Bio and Publications

Friday, July 24, 2009

Privacy and Encryption

See Massachusetts Says Encrypt It All!

This gives a hint as to the future of personal information collection and dissemination.

This is potentially A Bad Thing.

I don't see a problem with using SSL to encrypt "over the wire" data transfers. I don't see a problem with adding layers of encryption to these transfers.

Everything else is going to require something like Apple's File Lock to assure that the file -- no matter where it goes -- is encrypted. This will be a problem.

Non-Standards

A search for Windows File Encryption shows that there are a lot of choices. Hopefully, they will all find a way to adhere to some straightforward standard like AES. If we have to buy/download/install a pile of encryption applications, data sharing will become expensive and complicated. Even if Microsoft does their usual "standard + enhancements" offering, it will make things very expensive.
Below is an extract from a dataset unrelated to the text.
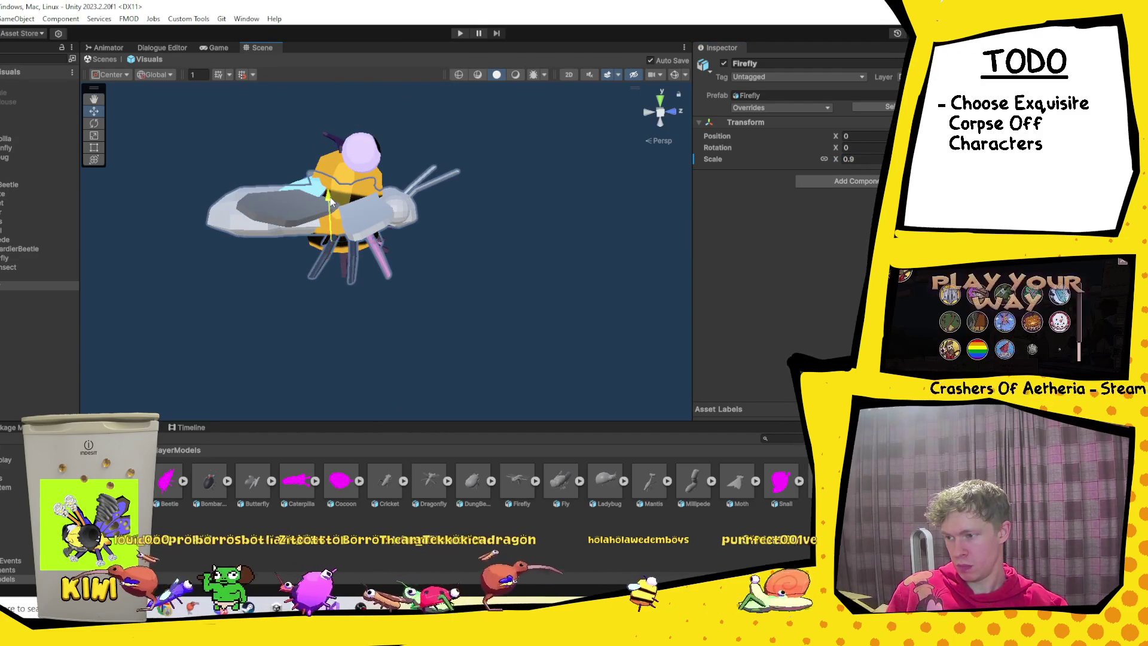
click(468, 313)
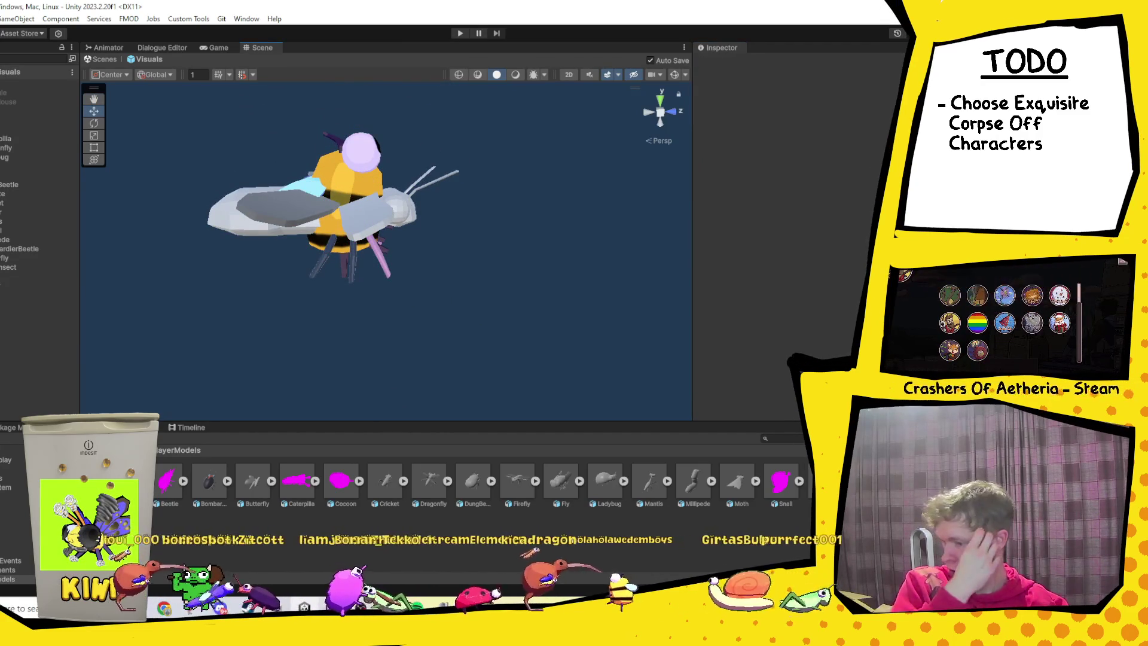
key(BackSpace)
Imagine buying the "Crypto-Crummo" file system encryption package, deploying it enterprise-wide, finding a problem, and -- horrors -- being unable to unlock your files ever again. It's a bug, not a feature, but you still can't open your files.

How do you prevent that risk? Right. Keep an illegal unencrypted copy of everything.

Here's another scenario. Imagine buying the "Crypto-Locko" file system encryption package. You deploy it enterprise wide. You stop paying your license fees. It stop decrypting. You're corporate data is being held hostage by your encryption vendor.

Here's the third strike. You buy the "Crypto-Uniqueo" file system encryption package. It has a unique protocol, non-standard, proprietary. It gets hacked. Your in violation of the law.

Or, the company making "Crypto-Uniqueo" ceases support. Now how do you get into your files? Or, the company goes out of business? What now?

Unintended Consequences

Without an applicable encryption standard -- and some boundaries on what's really required -- I think these legal initiatives will do more harm than good. To prevent the various risks, companies will do dumb things. Things that are probably dumber than what they've done that lead to leaks of personal information.